Pour son nouveau roman, Fabrice Caro nous plonge dans les coulisses de la création d’un film, racontant les déboires d’un jeune scénariste confronté aux dures réalités de l’industrie du cinéma. Délicieusement absurde.
Boris est un jeune scénariste un peu tendre mais ambitieux. Il nous raconte dans son journal de bord, les péripéties, les tractations qui vont petit-à petit transformer son « film d’auteur » intitulé Les servitudes silencieuses en un nanar annoncé. Toutes les planètes semblaient pourtant alignées pour que le projet aboutisse sur quelques chose de grand. Jean Chabloz, son producteur était très enthousiaste et promettait un avenir certain à son scénario, à condition, peut-être de revoir quelques détails.

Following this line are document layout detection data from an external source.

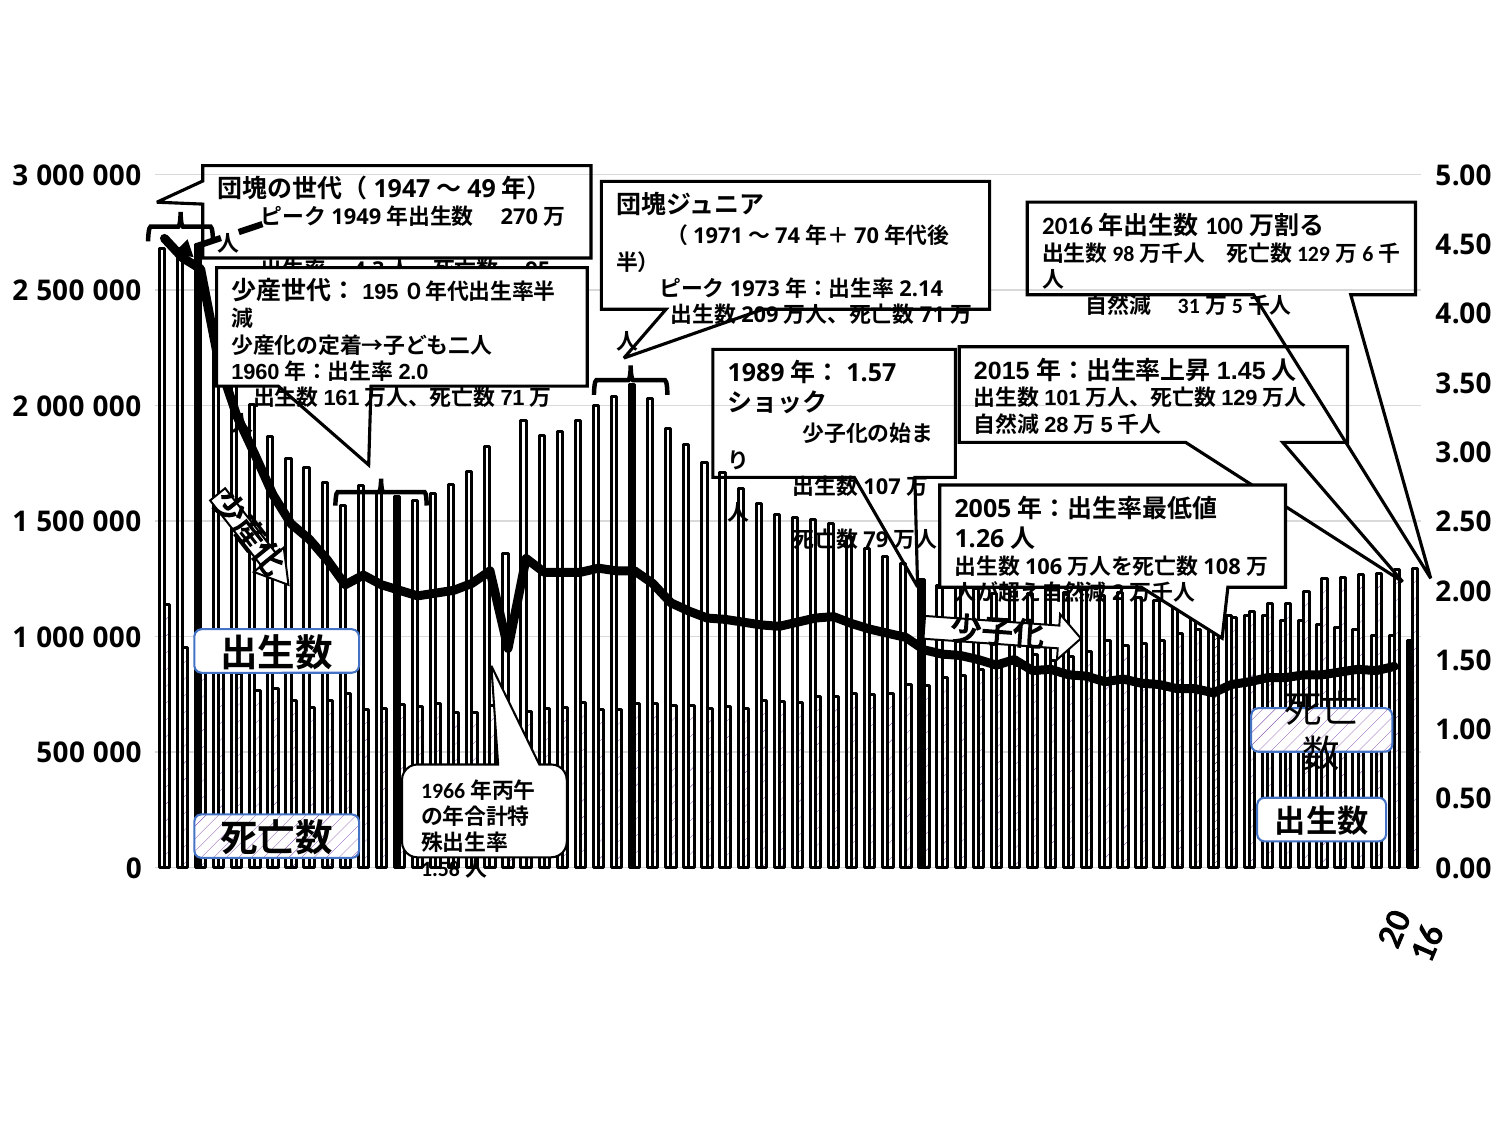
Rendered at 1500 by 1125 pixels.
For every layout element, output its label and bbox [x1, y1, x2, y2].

text_box [172, 224, 263, 255]
chart [12, 149, 1500, 985]
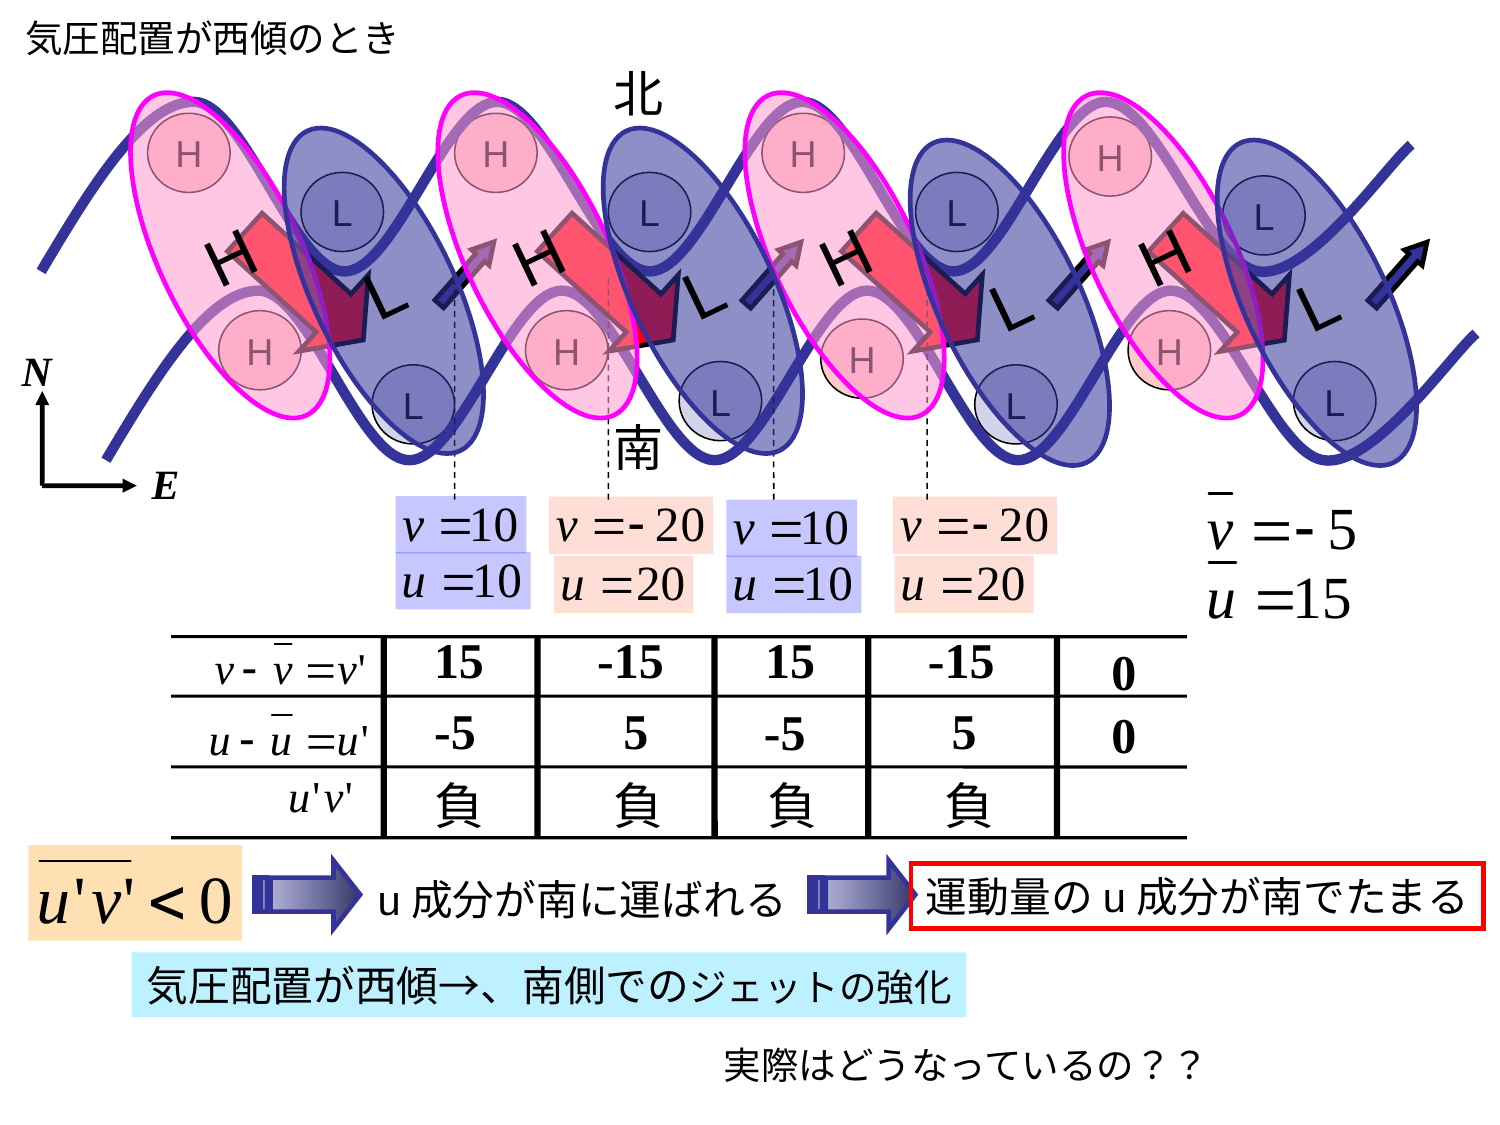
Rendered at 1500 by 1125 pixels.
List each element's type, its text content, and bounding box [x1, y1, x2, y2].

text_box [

Et puis, au fil des jours, la mécanique va se gripper, d’autant qu’un autre producteur va se mêler aux tractations. Et finalement, ce qui devait être un film en noir et blanc, avec en tête d’affiche Mélanie Thierry et Louis Garrel va peu à peu se transformer en une comédie franchouillarde avec des acteurs bien plus bankables. Bon soldat et un brin naïf, acceptant les réajustements qui permettront à son film d’aboutir, Boris réécrit, au fil des jours, son scénario, d’après les indications des producteurs, sentant bien, malgré tout, que les choses lui échappent quelque peu. Pour tenter d’oublier ses déboires, Boris fréquente Aurélie, une fan absolue de cinéma, avec laquelle il a bien du mal à conclure malgré les rendez-vous et les appels du pied répétés.
On le sait, avec Le Discours, Broadway et Samouraï, Fabrice Caro est passé maître dans l’art de magner l’absurde, que ce soit en bande dessinée sous le pseudo de Fabcaro ou sous la forme de romans sous son propre nom. Ici, il déclame ici son amour du cinéma dans un roman où l’on sent, derrière la farce, et le trait grossi, une part de vérité, celle à laquelle doivent parfois se confronter scénaristes ou réalisateurs, devant composer avec la dure réalité de l’industrie du cinéma, d’autant plus quand on n’est pas encore reconnu.
« La situation s’est quelque peu décantée. Peut-être me suis-je braqué un peu vite. J’ai pesé, soupesé, tourné dans tout sens, reconsidérer la proposition de Jean Chabloz. Me posant cette question toute bête : en réalité, dans la liste de mes films cultes, combien sont en noir et blanc et combien sont en couleurs ? Le verdict est sans appel : la plupart de mes totems, que je le veuille ou non, sont bel et bien en couleurs. Et quelle couleurs ! Quand je pense à Paris Texas, à Mulholand Drive, Il était une fois en l’Amérique, à Holy Motors ! À quel moment le noir et blanc a-t-il forcément rimé avec qualité ? » (Journal d’un scénario, page 35)
Fabrice Caro tisse un récit où l’on retrouve, dès les premières pages, le style, la patte de l’auteur, avec une histoire qui va prendre une tournure de plus en plus rocambolesque et dont l’issue semble quasi inéluctable pour le pauvre Boris.
Et, pendant que notre pauvre scénariste fume clope sur clope, ne sachant plus à quel saint se vouer, le lecteur, lui, se réjouit de suivre l’évolution cauchemardesque de ce scénario qui va finir à l’opposé de ce qu’il était au départ.
Encore une jolie réussite pour Fabrice Caro qui nous offre là un délicieux et cocasse moment de lecture, – les scènes de repas, notamment où Boris consent à avaler des rognons sauce madère pour être raccord avec ses producteurs, sont particulièrement réussies –. avec un texte bourré de trouvailles et de clins d’oeil, signé d’un auteur amoureux du cinéma, plaçant ici est là quelques références chéries, que l’on partage évidemment.